Un synopsis, c’est quoi ? Pour faire simple, il s’agit d’un texte qui va résumer votre roman, mais de manière complète, en incluant toute l’intrigue, du début jusqu’à la fin.

À quoi est-ce que ça peut bien servir ? À plein de choses différentes, en réalité. Avant de s’engager dans un projet, de nombreux éditeurs vont réclamer un synopsis, afin de savoir exactement ce que vous avez en tête avant que vous écriviez votre manuscrit. D’autres vont vous demander un synopsis même si le texte intégral est déjà écrit, afin de savoir où ils mettent les pieds sans avoir à se taper des centaines de pages de lecture pas forcément agréables.

Un synopsis est également très précieux lorsqu’on écrit à plusieurs, en particulier si un membre de l’équipe est plus particulièrement chargé de construire l’intrigue, ou si un texte est appelé à subir de grosses corrections de la part d’un pool d’auteur.
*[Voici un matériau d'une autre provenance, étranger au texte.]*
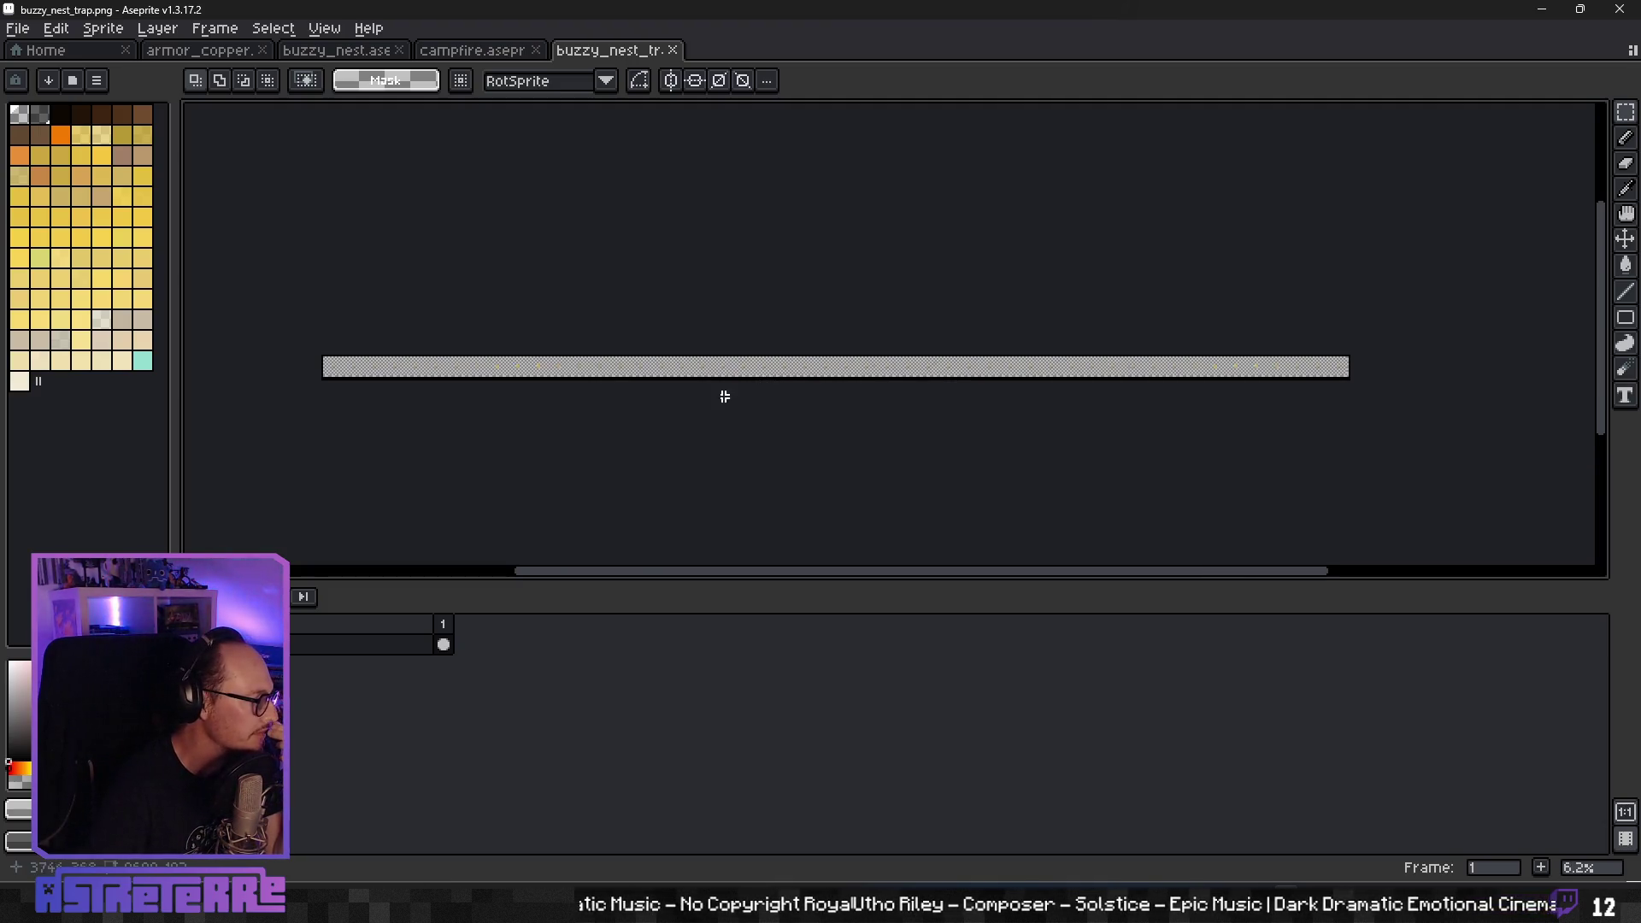
scroll(435, 398, "up", 1)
Dans ces cas, il joue le rôle de document de référence. Pourquoi pas, d’ailleurs, partager un synopsis avec un ou plusieurs alpha-lecteurs, afin de leur demander de porter un regard sur l’architecture de votre intrigue ?

C’est une manière de vendre un projet de livre

Enfin, un synopsis peut vous être utile à vous, écrivain, lors de votre processus d’écriture. Il m’est arrivé de produire un synopsis à partir d’un plan, afin de mieux comprendre si l’intrigue de mon roman allait fonctionner ou non. Il s’agissait d’une sorte de test en miniature, une maquette du roman final, et le fait de le rédiger m’a évité bien des tracas lors de la rédaction du bouquin. On pourrait presque appeler cela un « pré-synopsis », cela dit, puisqu’il existe au final des différences entre ce texte et le roman terminé. Si j’avais eu à envoyer un synopsis à un éditeur, j’aurais donc dû y apporter des modifications.

Donc un synopsis, c’est, la plupart du temps, une manière de vendre un projet de livre, même si on se trouve être soi-même le client. Et c’est un résumé exhaustif de l’intrigue : tout le roman, mais en beaucoup plus court. Par contre, un synopsis ne se destine pas aux lecteurs, et il ne s’agit pas de convaincre qui que ce soit de découvrir votre roman pour le plaisir…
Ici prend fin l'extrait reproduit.